**REQUIREMENT:**
Restate the full listing precisely as written.

**RECORDS FOR THE EXERCISE:**
━━━━━━━━━━━━━━━━
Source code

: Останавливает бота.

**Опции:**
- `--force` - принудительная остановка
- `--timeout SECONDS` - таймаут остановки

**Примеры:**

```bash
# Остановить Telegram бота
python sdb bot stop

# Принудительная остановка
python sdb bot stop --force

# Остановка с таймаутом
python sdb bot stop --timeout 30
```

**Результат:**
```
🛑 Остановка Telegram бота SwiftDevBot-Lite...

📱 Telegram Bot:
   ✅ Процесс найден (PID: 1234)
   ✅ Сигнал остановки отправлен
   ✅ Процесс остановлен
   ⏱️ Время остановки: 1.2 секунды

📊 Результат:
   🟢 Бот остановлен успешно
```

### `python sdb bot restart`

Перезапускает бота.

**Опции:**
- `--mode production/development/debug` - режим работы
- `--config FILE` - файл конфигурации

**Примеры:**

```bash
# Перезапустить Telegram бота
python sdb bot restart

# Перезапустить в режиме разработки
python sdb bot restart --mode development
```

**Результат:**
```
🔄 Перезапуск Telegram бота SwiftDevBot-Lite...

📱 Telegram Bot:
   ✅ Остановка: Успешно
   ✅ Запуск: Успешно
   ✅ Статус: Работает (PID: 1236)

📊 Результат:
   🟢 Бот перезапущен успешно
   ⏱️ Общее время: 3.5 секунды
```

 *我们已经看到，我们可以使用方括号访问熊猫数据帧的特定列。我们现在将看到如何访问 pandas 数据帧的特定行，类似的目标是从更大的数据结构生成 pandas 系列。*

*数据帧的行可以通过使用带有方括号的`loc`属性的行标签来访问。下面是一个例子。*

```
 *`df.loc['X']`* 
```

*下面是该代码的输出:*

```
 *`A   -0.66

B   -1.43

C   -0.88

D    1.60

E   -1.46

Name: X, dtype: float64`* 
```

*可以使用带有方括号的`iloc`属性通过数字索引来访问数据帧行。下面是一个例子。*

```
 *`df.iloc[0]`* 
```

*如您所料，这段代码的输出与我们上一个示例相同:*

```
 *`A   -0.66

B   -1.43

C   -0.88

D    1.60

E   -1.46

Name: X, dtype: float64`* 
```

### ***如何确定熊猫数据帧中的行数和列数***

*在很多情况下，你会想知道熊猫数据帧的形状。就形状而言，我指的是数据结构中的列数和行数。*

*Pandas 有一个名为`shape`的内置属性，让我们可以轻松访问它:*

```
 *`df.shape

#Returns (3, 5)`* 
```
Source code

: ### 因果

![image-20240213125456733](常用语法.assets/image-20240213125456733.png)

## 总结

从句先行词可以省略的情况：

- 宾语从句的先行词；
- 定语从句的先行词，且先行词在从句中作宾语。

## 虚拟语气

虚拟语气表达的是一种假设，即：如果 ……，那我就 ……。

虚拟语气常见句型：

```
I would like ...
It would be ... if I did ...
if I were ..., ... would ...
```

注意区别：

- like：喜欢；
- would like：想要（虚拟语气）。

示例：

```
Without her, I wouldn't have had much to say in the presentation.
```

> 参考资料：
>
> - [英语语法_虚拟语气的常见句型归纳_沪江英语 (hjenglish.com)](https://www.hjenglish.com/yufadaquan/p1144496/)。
━━━━━━━━━━━━━━━━
**PROBLEM SOLUTION:**
Source code

: Останавливает бота.

**Опции:**
- `--force` - принудительная остановка
- `--timeout SECONDS` - таймаут остановки

**Примеры:**

```bash
# Остановить Telegram бота
python sdb bot stop

# Принудительная остановка
python sdb bot stop --force

# Остановка с таймаутом
python sdb bot stop --timeout 30
```

**Результат:**
```
🛑 Остановка Telegram бота SwiftDevBot-Lite...

📱 Telegram Bot:
   ✅ Процесс найден (PID: 1234)
   ✅ Сигнал остановки отправлен
   ✅ Процесс остановлен
   ⏱️ Время остановки: 1.2 секунды

📊 Результат:
   🟢 Бот остановлен успешно
```

### `python sdb bot restart`

Перезапускает бота.

**Опции:**
- `--mode production/development/debug` - режим работы
- `--config FILE` - файл конфигурации

**Примеры:**

```bash
# Перезапустить Telegram бота
python sdb bot restart

# Перезапустить в режиме разработки
python sdb bot restart --mode development
```

**Результат:**
```
🔄 Перезапуск Telegram бота SwiftDevBot-Lite...

📱 Telegram Bot:
   ✅ Остановка: Успешно
   ✅ Запуск: Успешно
   ✅ Статус: Работает (PID: 1236)

📊 Результат:
   🟢 Бот перезапущен успешно
   ⏱️ Общее время: 3.5 секунды
```

 *我们已经看到，我们可以使用方括号访问熊猫数据帧的特定列。我们现在将看到如何访问 pandas 数据帧的特定行，类似的目标是从更大的数据结构生成 pandas 系列。*

*数据帧的行可以通过使用带有方括号的`loc`属性的行标签来访问。下面是一个例子。*

```
 *`df.loc['X']`* 
```

*下面是该代码的输出:*

```
 *`A   -0.66

B   -1.43

C   -0.88

D    1.60

E   -1.46

Name: X, dtype: float64`* 
```

*可以使用带有方括号的`iloc`属性通过数字索引来访问数据帧行。下面是一个例子。*

```
 *`df.iloc[0]`* 
```

*如您所料，这段代码的输出与我们上一个示例相同:*

```
 *`A   -0.66

B   -1.43

C   -0.88

D    1.60

E   -1.46

Name: X, dtype: float64`* 
```

### ***如何确定熊猫数据帧中的行数和列数***

*在很多情况下，你会想知道熊猫数据帧的形状。就形状而言，我指的是数据结构中的列数和行数。*

*Pandas 有一个名为`shape`的内置属性，让我们可以轻松访问它:*

```
 *`df.shape

#Returns (3, 5)`* 
```
Source code

: ### 因果

![image-20240213125456733](常用语法.assets/image-20240213125456733.png)

## 总结

从句先行词可以省略的情况：

- 宾语从句的先行词；
- 定语从句的先行词，且先行词在从句中作宾语。

## 虚拟语气

虚拟语气表达的是一种假设，即：如果 ……，那我就 ……。

虚拟语气常见句型：

```
I would like ...
It would be ... if I did ...
if I were ..., ... would ...
```

注意区别：

- like：喜欢；
- would like：想要（虚拟语气）。

示例：

```
Without her, I wouldn't have had much to say in the presentation.
```

> 参考资料：
>
> - [英语语法_虚拟语气的常见句型归纳_沪江英语 (hjenglish.com)](https://www.hjenglish.com/yufadaquan/p1144496/)。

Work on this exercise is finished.